Consigna A: En el fragmento sobre la poesía de Hernández, ¿qué nombre recibe el sujeto desdoblado del segundo poema de la trilogía final?
Consigna B: Prosigue el fragmento sobre la poesía de Hernández a partir de su última oración.

Fragmento citado:
+ + + + + + +

Hernández quiere desaparecer en una voz colectiva que lo supera.
Quiere fundirse - en un acto que puede ser tan irónico, cobarde
como solidario - con la "tradición" y formar parte
del susurro de la misma. Pero esa actitud, tan "posmoderna",
dirán algunos, no revela más que la necesidad de vínculo
con el Otro, el deseo (incluso la dependencia) de pertenecer a algo
mayor, en definitiva a un proyecto, tan ausente en la generación
de los 90. Ese anonimato poético queda expresado, sin duda
alguna, en el último y quizá más logrado en la
trilogía última de poemas del libro: Todo puente
se llama ficción, Cuando hay signos de que la obra podría
desaparecer y Cuando la obra ha desaparecido para siempre. En
el primero, Hernández asume la alineación de la otredad
y el precario vínculo con sus congéneres como una suerte
de miedo al prójimo, muy propia de nuestros tiempos (Entre
tú y yo hay un abismo que a los dos nos aterra, que se parece
al Vuestro tiempo y vuestro espacio, no son ni mi espacio ni mi tiempo,
de Huidobro), y proclama la ficción como el inútil refugio
ante dicho estado (No soy yo quien escribe porque escribir es desaparecer).
Mientras en el segundo vuelve hacia sí mismo desaparecido,
en una suerte de sujeto desdoblado al que llama, irónicamente,
Homónimo. Homónimo, o sea, del mismo nombre (empieza
con H, como Hernández), es una suerte de muñeco grotesco
del hablante ventrílocuo que lo sustituye en la escritura y
la propiedad del libro. Homónimo es la voz ausente de toda
una generación y la vez es la voz hueca, vacía, que
genera esa ausencia. De este modo, mientras Homónimo lucha
esquizofrénicamente con Hernández por la propiedad de
la obra, es la obra misma la que se va desarrollando, a la manera
como Fellini filmó Ocho y Medio o como Proust escribió
En busca del tiempo perdido: escritura barroca que busca la
disolución del hablante en la historia misma, pero que en Hernández
no es más que la disolución en la voz colectiva.

+ + + + + + +

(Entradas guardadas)
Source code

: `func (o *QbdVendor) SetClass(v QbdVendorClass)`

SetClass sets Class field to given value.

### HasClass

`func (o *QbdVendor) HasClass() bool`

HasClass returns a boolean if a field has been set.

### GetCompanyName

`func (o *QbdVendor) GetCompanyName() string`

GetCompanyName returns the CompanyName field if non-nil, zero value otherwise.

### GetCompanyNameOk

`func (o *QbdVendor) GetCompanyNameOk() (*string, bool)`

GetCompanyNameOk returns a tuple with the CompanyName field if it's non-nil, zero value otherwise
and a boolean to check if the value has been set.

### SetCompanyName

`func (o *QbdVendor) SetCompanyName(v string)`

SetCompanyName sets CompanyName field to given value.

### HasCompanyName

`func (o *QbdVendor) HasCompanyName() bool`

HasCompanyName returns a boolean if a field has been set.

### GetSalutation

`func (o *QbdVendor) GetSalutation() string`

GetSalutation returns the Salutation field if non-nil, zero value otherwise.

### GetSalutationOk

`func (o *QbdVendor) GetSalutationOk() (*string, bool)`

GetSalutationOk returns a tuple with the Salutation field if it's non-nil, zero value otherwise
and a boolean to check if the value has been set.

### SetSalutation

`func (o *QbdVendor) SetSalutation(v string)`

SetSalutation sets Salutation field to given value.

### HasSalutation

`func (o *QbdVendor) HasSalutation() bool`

+ + + + + + +

Resultado A: Homónimo.

Resultado B:
Así, finalmente, el gran susurro de la tradición, o
sea, Homónimo, es el que vence. Hernández, el "autor"
del libro, no es más que un personaje más en la trama
de la poesía nacional y de su generación. Hernández
sólo puede decir que el libro escrito por Homónimo se
llama "como el que yo una vez escribí" pero que,
irónicamente, no recuerda.
Para quienes creían que la poesía se terminó
con la Dictadura, aquí hay una noticia: Existe sabia nueva
alimentando el árbol. Hace mucho tiempo que no teníamos
oportunidad de leer una obra que transmitiera tanto sentido de solidaridad
generacional de manera no panfletaria ni "quejumbrosa",
sino recurriendo a la mejor arma que la poesía jamás
podrá tener: la palabra.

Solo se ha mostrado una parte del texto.